### KUTIPAN DOKUMEN

Jujur, sebenarnya saya bukan seorang penggemar cergam Indonesia tulen yang benar-benar memahami
belantika cergam Indonesia seutuhnya. Saya cuma seorang anak muda yang belum lama dan baru saja mulai
mencoba mencintai karya bangsanya. Oleh karena itu, izinkanlah saya mengapresiasi cergam yang belum lama saya baca, Walet Merah, karya legendaris ciptaan Pak
Hans Jaladara, cergamis senior negeri ini yang telah banyak membuahkan karya
luar biasa sejak terbitnya Pandji
Tengkorak pada tahun 1968 silam. Dalam tulisan ini, saya sengaja mengganti istilah komik, dengan kata cergam, mengingat karya Pak Hans mulai dilahirkan sejak periode
1960an dimana istilah cergam digunakan
untuk menyebut komik Indonesia secara khusus.
Perkenalan
pertama saya dengan karya Pak Hans terjadi beberapa tahun yang lalu. Saat saya
membaca salah satu cergam terbarunya,
Intan Permata Rimba yang diterbitkan penerbit Koloni pada tahun 2010.

######
### BAHAN YANG DIBERIKAN

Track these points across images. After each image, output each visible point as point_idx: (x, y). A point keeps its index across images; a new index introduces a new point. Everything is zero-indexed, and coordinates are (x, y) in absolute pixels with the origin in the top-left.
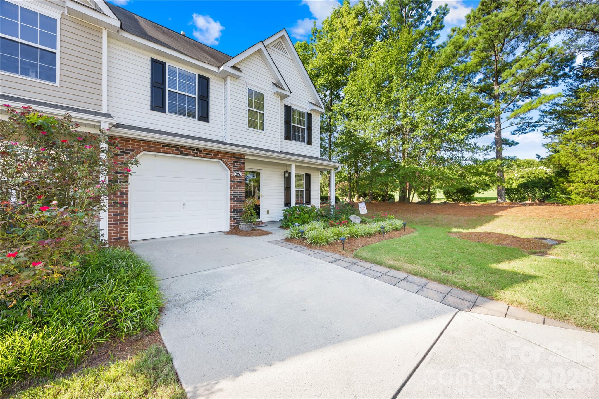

######

» PERINTAH KERJA 1
Tulis ulang bagian kutipan dokumen mulai dari "Jujur, sebenarnya saya" dan berakhir pada "Indonesia secara khusus.", dengan mengganti "legendaris" menjadi "termasyhur".
» PERINTAH KERJA 2
Terjemahkan kalimat "Perkenalan pertama saya dengan karya Pak Hans terjadi beberapa tahun yang lalu." dari kutipan dokumen ke dalam bahasa Inggris.

» KOTAK JAWABAN 1
Jujur, sebenarnya saya bukan seorang penggemar cergam Indonesia tulen yang benar-benar memahami
belantika cergam Indonesia seutuhnya. Saya cuma seorang anak muda yang belum lama dan baru saja mulai
mencoba mencintai karya bangsanya. Oleh karena itu, izinkanlah saya mengapresiasi cergam yang belum lama saya baca, Walet Merah, karya termasyhur ciptaan Pak
Hans Jaladara, cergamis senior negeri ini yang telah banyak membuahkan karya
luar biasa sejak terbitnya Pandji
Tengkorak pada tahun 1968 silam. Dalam tulisan ini, saya sengaja mengganti istilah komik, dengan kata cergam, mengingat karya Pak Hans mulai dilahirkan sejak periode
1960an dimana istilah cergam digunakan
untuk menyebut komik Indonesia secara khusus.

» KOTAK JAWABAN 2
My first encounter with Mr. Hans's work took place a few years ago.